** YOUR INSTRUCTIONS **
Retype word for word the part of the passage on specialty license plates that begins at the words "Justice Alito, writing" and stops after "plates is not.".

** EXTRACT TO READ **
-----
Justice Alito, writing for the dissent, relied on two of the Summum factors identified by the majority, and one more, but found them to point to a different result. As to history, he found private slogans on specialty license plates to be a “recent development” entirely unlike public monuments, which have spoken for the government since “time immemorial.” By contrast to the majority, he found the proliferation of plates and few denials to demonstrate a lack of selectivity and no “effective control” of the messaging. Finally, he substituted the “space” consideration from Summum for the “reasonable observer” factor listed by the majority. Important to the Summum decision, he said, was that space in a public park for large immovable monuments is limited, whereas space on small, changeable specialty license plates is not.

An interchange between the majority and the dissent strikes at the heart of the matter. According to the dissent, the Texas program is merely one of “selling space on license plates to private speakers.” “How many groups or individuals would clamor to pay $8,000 … in order to broadcast the government’s message instead of their own?” Justice Alito asks. Whereas, in the eyes of the majority, private groups pay for access because they want to piggyback on the prestige of the government, otherwise they could speak their private message as effectively on a bumper sticker placed just beside the plate. Is the government a mere conduit or a participant in the messaging? The majority’s attempts to distinguish the private speech forum cases (private group “access” to a public school mail system is without a government imprimatur; advertising space on city buses bears no “indicia that the speech was owned or conveyed by the government; private group participation in charitable fundraising program in government workplace gave no reason for employees to interpret the private solicitations as government speech) confirm that perceptions are, and will remain, a critical part of this debate.

The Walker decision is going to have an impact on specialty license plate programs. It does not matter whether plates are approved by the legislature or an agency. So long as the approval process meets the “control” and “selectivity” standards of the Texas system, states may discriminate among specialty plate applications according to viewpoint to the same extent as they may with other types of government messages. The Court specifically did not resolve the status of “vanity” or “personalized” plate programs, under which individuals apply for unique letter and number configurations instead of background designs. Nevertheless, so long as the factor of “effective control” and “selectivity” is present in these programs, the other factors, which apply to license plates more generally, would seem to lead to the same conclusion that these types of plates are also government speech.
-----
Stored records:
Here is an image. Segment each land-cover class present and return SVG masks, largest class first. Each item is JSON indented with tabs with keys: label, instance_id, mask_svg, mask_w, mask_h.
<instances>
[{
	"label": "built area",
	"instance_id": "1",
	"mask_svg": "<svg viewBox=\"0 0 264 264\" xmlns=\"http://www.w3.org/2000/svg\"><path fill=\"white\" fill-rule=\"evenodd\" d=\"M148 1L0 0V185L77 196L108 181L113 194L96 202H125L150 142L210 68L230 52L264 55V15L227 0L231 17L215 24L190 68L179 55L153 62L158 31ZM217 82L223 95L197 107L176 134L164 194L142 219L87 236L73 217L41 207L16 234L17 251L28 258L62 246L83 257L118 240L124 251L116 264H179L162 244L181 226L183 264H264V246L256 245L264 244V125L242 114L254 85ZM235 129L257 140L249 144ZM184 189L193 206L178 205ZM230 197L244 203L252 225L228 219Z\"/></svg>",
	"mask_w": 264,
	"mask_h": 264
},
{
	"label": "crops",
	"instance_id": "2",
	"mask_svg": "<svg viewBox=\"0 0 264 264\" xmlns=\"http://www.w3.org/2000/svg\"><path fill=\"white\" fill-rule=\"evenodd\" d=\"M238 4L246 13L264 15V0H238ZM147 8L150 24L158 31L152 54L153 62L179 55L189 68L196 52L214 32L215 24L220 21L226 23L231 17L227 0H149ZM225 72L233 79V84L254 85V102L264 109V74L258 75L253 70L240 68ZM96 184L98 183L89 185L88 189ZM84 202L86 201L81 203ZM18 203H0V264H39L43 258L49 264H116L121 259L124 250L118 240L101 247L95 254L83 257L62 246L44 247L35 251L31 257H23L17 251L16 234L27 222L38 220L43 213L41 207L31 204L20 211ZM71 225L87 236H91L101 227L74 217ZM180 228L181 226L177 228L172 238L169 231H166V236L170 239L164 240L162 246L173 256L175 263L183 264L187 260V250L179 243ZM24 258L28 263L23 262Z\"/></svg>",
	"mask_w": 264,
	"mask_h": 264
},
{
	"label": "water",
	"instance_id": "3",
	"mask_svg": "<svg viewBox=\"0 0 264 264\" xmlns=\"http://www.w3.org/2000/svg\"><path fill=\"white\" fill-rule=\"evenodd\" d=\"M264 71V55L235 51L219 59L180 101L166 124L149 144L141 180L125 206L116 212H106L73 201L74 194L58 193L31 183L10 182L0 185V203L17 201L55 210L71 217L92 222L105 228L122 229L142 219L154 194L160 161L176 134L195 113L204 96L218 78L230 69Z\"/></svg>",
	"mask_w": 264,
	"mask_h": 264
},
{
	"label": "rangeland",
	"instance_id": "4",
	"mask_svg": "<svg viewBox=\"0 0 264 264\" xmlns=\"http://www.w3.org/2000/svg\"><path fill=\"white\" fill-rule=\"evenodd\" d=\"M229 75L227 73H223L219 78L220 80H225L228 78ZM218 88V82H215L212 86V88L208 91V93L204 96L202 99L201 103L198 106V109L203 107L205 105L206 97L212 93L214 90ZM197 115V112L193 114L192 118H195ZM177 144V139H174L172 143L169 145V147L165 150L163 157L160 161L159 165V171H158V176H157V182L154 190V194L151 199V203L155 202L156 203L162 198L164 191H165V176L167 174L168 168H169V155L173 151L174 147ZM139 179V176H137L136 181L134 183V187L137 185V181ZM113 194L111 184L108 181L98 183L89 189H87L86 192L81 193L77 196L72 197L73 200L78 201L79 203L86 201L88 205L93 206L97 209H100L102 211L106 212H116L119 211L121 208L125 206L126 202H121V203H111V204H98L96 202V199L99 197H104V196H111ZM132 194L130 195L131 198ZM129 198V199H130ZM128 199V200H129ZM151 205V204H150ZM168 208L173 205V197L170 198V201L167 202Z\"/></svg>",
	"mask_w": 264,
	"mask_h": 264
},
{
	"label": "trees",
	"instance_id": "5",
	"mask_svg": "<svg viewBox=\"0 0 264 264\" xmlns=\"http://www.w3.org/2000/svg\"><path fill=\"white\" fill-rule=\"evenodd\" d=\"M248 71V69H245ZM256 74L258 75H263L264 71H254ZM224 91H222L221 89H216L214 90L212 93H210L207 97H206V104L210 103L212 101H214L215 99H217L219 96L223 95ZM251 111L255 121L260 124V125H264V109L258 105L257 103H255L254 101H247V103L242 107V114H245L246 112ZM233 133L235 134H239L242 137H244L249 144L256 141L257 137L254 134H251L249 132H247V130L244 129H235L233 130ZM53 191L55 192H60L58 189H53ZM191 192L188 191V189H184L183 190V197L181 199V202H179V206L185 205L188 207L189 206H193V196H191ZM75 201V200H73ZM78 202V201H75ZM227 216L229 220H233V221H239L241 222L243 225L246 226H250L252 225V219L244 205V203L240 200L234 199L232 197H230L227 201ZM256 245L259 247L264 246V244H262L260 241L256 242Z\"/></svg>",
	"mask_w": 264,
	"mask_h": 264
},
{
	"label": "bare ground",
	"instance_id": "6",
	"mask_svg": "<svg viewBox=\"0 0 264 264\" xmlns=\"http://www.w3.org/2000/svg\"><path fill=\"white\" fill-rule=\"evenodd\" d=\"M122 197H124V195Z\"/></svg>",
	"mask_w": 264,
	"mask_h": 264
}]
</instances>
-----
** OUTPUT **
Justice Alito, writing for the dissent, relied on two of the Summum factors identified by the majority, and one more, but found them to point to a different result. As to history, he found private slogans on specialty license plates to be a “recent development” entirely unlike public monuments, which have spoken for the government since “time immemorial.” By contrast to the majority, he found the proliferation of plates and few denials to demonstrate a lack of selectivity and no “effective control” of the messaging. Finally, he substituted the “space” consideration from Summum for the “reasonable observer” factor listed by the majority. Important to the Summum decision, he said, was that space in a public park for large immovable monuments is limited, whereas space on small, changeable specialty license plates is not.